I guess its time to refresh my sql - moving into finance means I could be running a lot of adhoc sql queries.

I am convinced I have used correlated subqueries before but had never heard of the term.
A correlated subquery is a query where the subquery uses values from the outer queries where clause.


SELECT empnum, name
FROM employee AS e1
WHERE salary > (SELECT avg(salary)
FROM employee
WHERE department = e1.department);

e1.department joins with the where cause of the other query.

This causes the query engine to execute the inner query for each match on the outer 'where' cause
This could produce some very inefficient queries. I guess as a programmer you can think of it as a 'for loop' - as in get all the data matching the where cause, loop though each row and perform another query.


mysql> select * from employee;
+------+-------+--------+---------------+
| id | name | salary | department_id |
+------+-------+--------+---------------+
| 2 | paul | 101 | 1 |
| 1 | bob | 100 | 1 |
| 3 | randy | 300 | 2 |
| 4 | sally | 305 | 2 |
+------+-------+--------+---------------+
4 rows in set (0.00 sec)


mysql> SELECT avg(salary) FROM employee
-> ;
+-------------+
| avg(salary) |
+-------------+
| 201.5000 |
+-------------+
1 row in set (0.06 sec)


mysql> SELECT id, name FROM employee AS e1 WHERE salary > (SELECT avg(salary) FROM employee WHERE department_id = e1.department_id);
+------+-------+
| id | name |
+------+-------+
| 2 | paul |
| 4 | sally |
+------+-------+
2 rows in set (0.00 sec)

The above query gives employees who have above average salary.

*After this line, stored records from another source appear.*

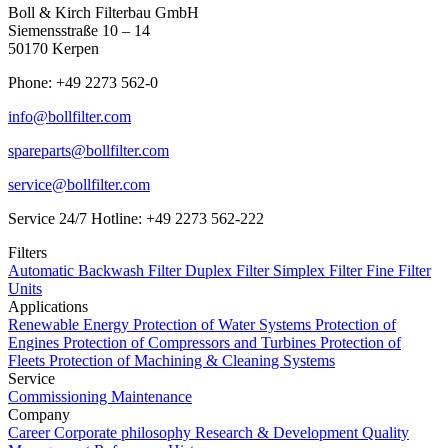
Boll & Kirch Filterbau GmbH
Siemensstraße 10 – 14
50170 Kerpen
Phone: +49 2273 562-0
info@bollfilter.com
spareparts@bollfilter.com
service@bollfilter.com
Service 24/7 Hotline: +49 2273 562-222
Filters
Automatic Backwash Filter
Duplex Filter
Simplex Filter
Fine Filter
Units
Applications
Renewable Energy
Protection of Water Systems
Protection of
Engines
Protection of Compressors and Turbines
Protection of
Fleets
Protection of Machining & Cleaning Systems
Service
Commissioning
Maintenance
Company
Career
Corporate philosophy
Research & Development
Quality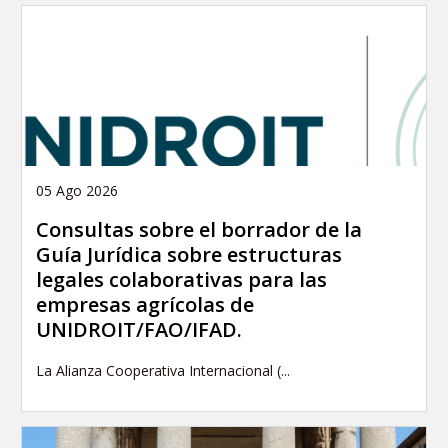
05 Ago 2026
Consultas sobre el borrador de la
Guía Jurídica sobre estructuras
legales colaborativas para las
empresas agrícolas de
UNIDROIT/FAO/IFAD.
La Alianza Cooperativa Internacional (...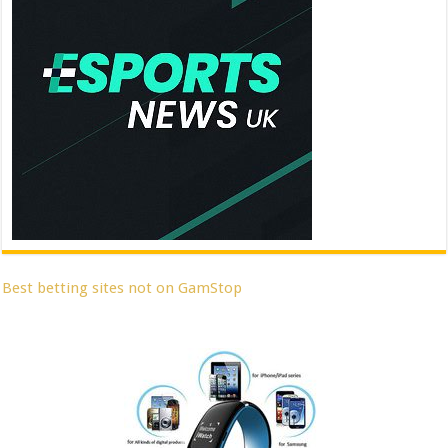
Best betting sites not on GamStop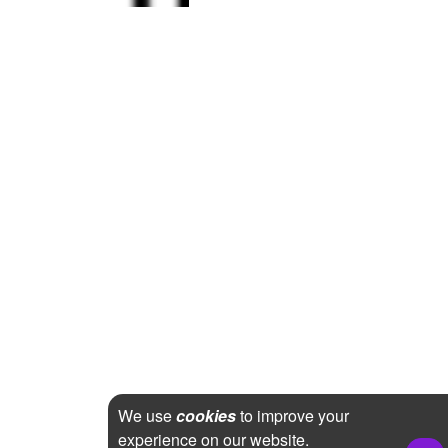
We use
cookies
to improve your
experience on our website.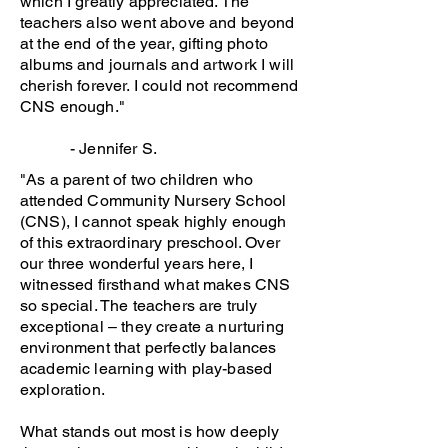
which I greatly appreciated. The
teachers also went above and beyond
at the end of the year, gifting photo
albums and journals and artwork I will
cherish forever. I could not recommend
CNS enough."
- Jennifer S.
"As a parent of two children who
attended Community Nursery School
(CNS), I cannot speak highly enough
of this extraordinary preschool. Over
our three wonderful years here, I
witnessed firsthand what makes CNS
so special. The teachers are truly
exceptional – they create a nurturing
environment that perfectly balances
academic learning with play-based
exploration.
What stands out most is how deeply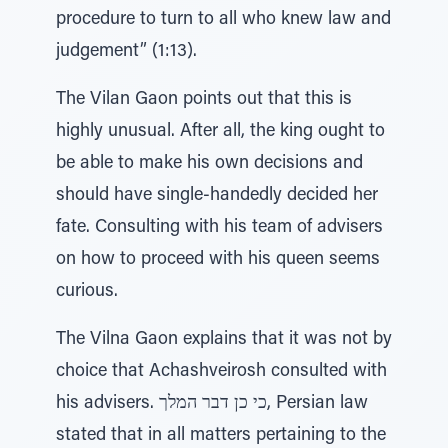
procedure to turn to all who knew law and
judgement” (1:13).
The Vilan Gaon points out that this is
highly unusual. After all, the king ought to
be able to make his own decisions and
should have single-handedly decided her
fate. Consulting with his team of advisers
on how to proceed with his queen seems
curious.
The Vilna Gaon explains that it was not by
choice that Achashveirosh consulted with
his advisers. כי כן דבר המלך, Persian law
stated that in all matters pertaining to the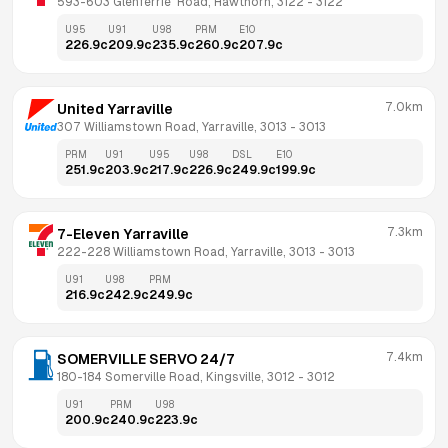
593-603 Glenferrie  Road, Hawthorn, 3122
 - 
3122
U95
U91
U98
PRM
E10
226.9
c
209.9
c
235.9
c
260.9
c
207.9
c
7.0km
United Yarraville
307 Williamstown Road, Yarraville, 3013
 - 
3013
PRM
U91
U95
U98
DSL
E10
251.9
c
203.9
c
217.9
c
226.9
c
249.9
c
199.9
c
7.3km
7-Eleven Yarraville
222-228 Williamstown Road, Yarraville, 3013
 - 
3013
U91
U98
PRM
216.9
c
242.9
c
249.9
c
7.4km
SOMERVILLE SERVO 24/7
180-184 Somerville Road, Kingsville, 3012
 - 
3012
U91
PRM
U98
200.9
c
240.9
c
223.9
c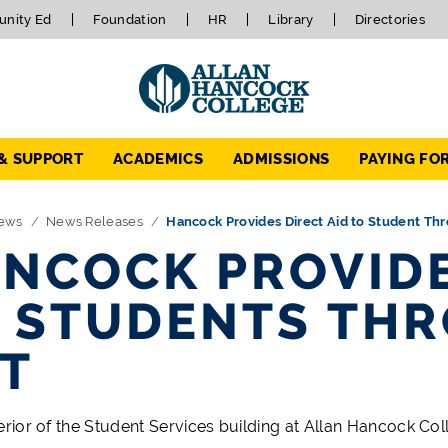
nity Ed
Foundation
HR
Library
Directories
 & SUPPORT
ACADEMICS
ADMISSIONS
PAYING FO
ews
News Releases
Hancock Provides Direct Aid to Student T
NCOCK PROVIDE
 STUDENTS TH
T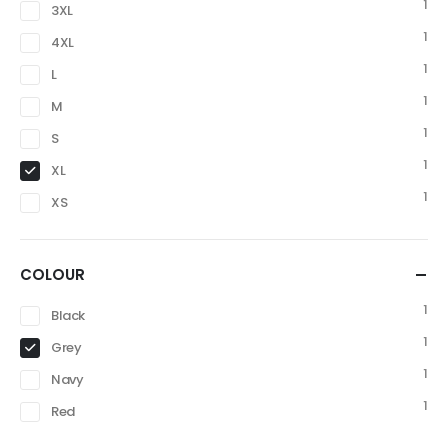
1
3XL
1
4XL
1
L
1
M
1
S
1
XL
1
XS
COLOUR
1
Black
1
Grey
1
Navy
1
Red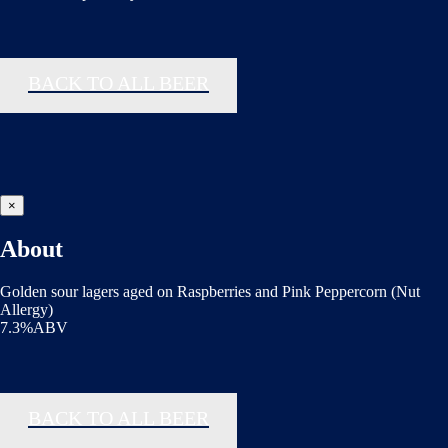
BACK TO ALL BEER
×
About
Golden sour lagers aged on Raspberries and Pink Peppercorn (Nut
Allergy)
7.3%ABV
BACK TO ALL BEER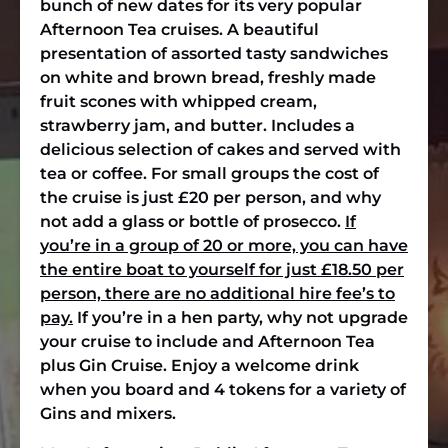
bunch of new dates for its very popular
Afternoon Tea cruises. A beautiful
presentation of assorted tasty sandwiches
on white and brown bread, freshly made
fruit scones with whipped cream,
strawberry jam, and butter. Includes a
delicious selection of cakes and served with
tea or coffee. For small groups the cost of
the cruise is just £20 per person, and why
not add a glass or bottle of prosecco.
If
you’re in a group of 20 or more, you can have
the entire boat to yourself for just £18.50 per
person, there are no additional hire fee’s to
pay.
If you’re in a hen party, why not upgrade
your cruise to include and Afternoon Tea
plus Gin Cruise. Enjoy a welcome drink
when you board and 4 tokens for a variety of
Gins and mixers.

It much more effient to create a in memory table called a derived table called sal_ave using the syntax 'AS':

mysql> select name from employee e, (SELECT department_id, avg(salary) salary FROM employee group by department_id) AS sal_ave where e.salary > sal_ave.salary and e.department_id = sal_ave.department_id ;
+-------+
| name |
+-------+
| paul |
| sally |
+-------+
2 rows in set (0.00 sec)

Another common question in interviews is what is the difference between a WHERE and a HAVING cause

"HAVING specifies a search condition for a group or an aggregate function used in SELECT statement.

HAVING can be used only with the SELECT statement. HAVING is typically used in a GROUP BY clause. When GROUP BY is not used, HAVING behaves like a WHERE clause.

A HAVING clause is like a WHERE clause, but applies only to groups as a whole, whereas the WHERE clause applies to individual rows. A query can contain both a WHERE clause and a HAVING clause.

The optimizer always automatically analyzes each statement you enter and selects an efficient means of executing it. In general, that means eliminating undesired rows in earlier clauses."